Cameroun – Crise post-électorale : l’Union européenne « profondément préoccupée »

L’Union européenne (UE) a exprimé ce lundi 27 octobre 2025 sa profonde préoccupation face aux tensions post-électorales observées au Cameroun depuis la proclamation des résultats de la présidentielle. Dans une déclaration rendue publique à Bruxelles, le porte-parole du Service diplomatique européen, a déclaré que « l’Union européenne exprime sa profonde préoccupation face à la répression violente des manifestations qui ont eu lieu les 26 et 27 octobre 2025, et déplore la mort par arme à feu de plusieurs civils ».

L’Union européenne condamne la violente répression des manifestations post-électorales au Cameroun, qui a causé la mort de plusieurs civils les 26 et 27 octobre 2025. Elle exhorte les autorités à libérer toutes les personnes arrêtées arbitrairement et à garantir la justice pour les victimes. L’UE appelle  au dialogue et au respect des principes démocratiques inscrits dans l’Accord de Samoa et la Constitution camerounaise. «L’Union européenne prend note de la proclamation des résultats de l’élection présidentielle par le Conseil constitutionnel le 27 octobre 2025.

Elle rappelle que son partenariat avec le Cameroun, partenaire de longue date de l’Union européenne, repose sur l’Accord de Samoa, qui promeut les principes de bonne gouvernance, de démocratie, de respect des droits de l’homme et de l’État de droit.
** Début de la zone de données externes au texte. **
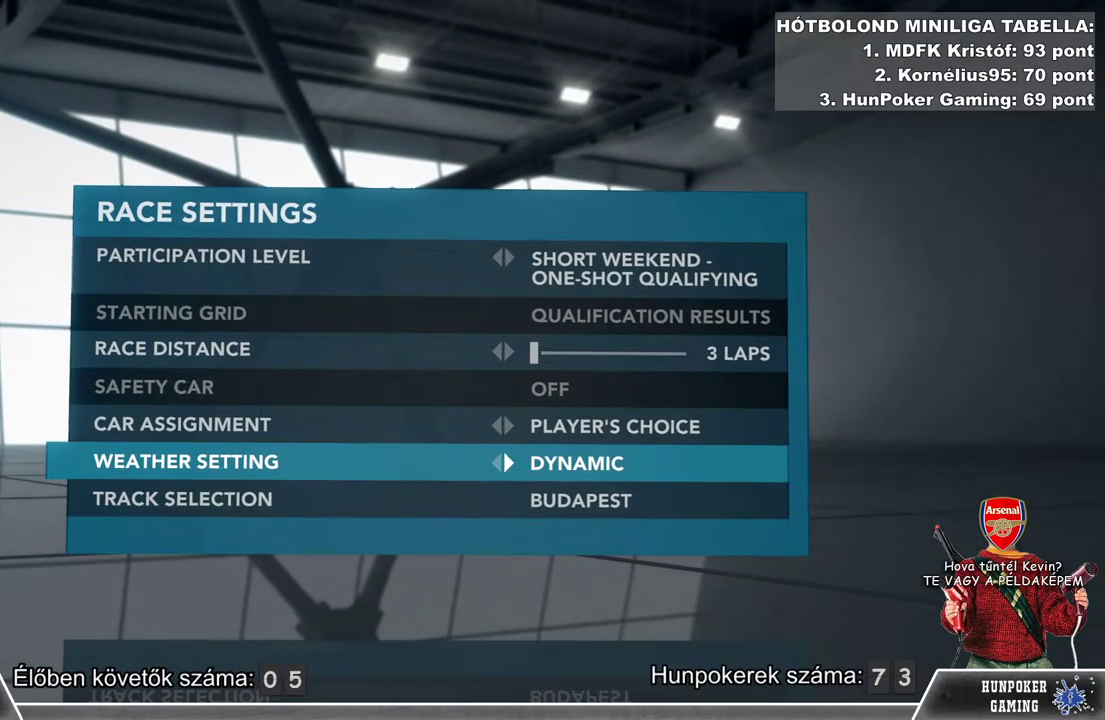
{"buttons": [], "left_stick": "center", "right_stick": "center", "events": []}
Elle souligne dans ce cadre l’engagement commun à respecter les libertés d’association, de réunion et d’expression, également consacrées par la Constitution du Cameroun.

L’Union européenne exprime sa profonde préoccupation face à la répression violente des manifestations qui ont eu lieu les 26 et 27 octobre 2025, et déplore la mort par arme à feu de plusieurs civils. Elle souligne en outre l’importance de garantir la sécurité et l’intégrité physique de tous les acteurs politiques de ce processus.

L’Union européenne invite les autorités camerounaises à identifier les responsabilités, à faire preuve de transparence et à faire justice afin de lutter contre le recours excessif à la violence et les violations des droits humains. Elle appelle également à la libération de toutes les personnes détenues arbitrairement depuis l’élection présidentielle.

L’Union européenne invite toutes les parties à faire preuve de retenue et à s’abstenir de toute action susceptible d’exacerber les tensions. Elle encourage tous les acteurs politiques et sociaux à engager rapidement un dialogue constructif afin de préserver la stabilité et la cohésion nationale et de promouvoir les valeurs démocratiques et les droits de l’homme.»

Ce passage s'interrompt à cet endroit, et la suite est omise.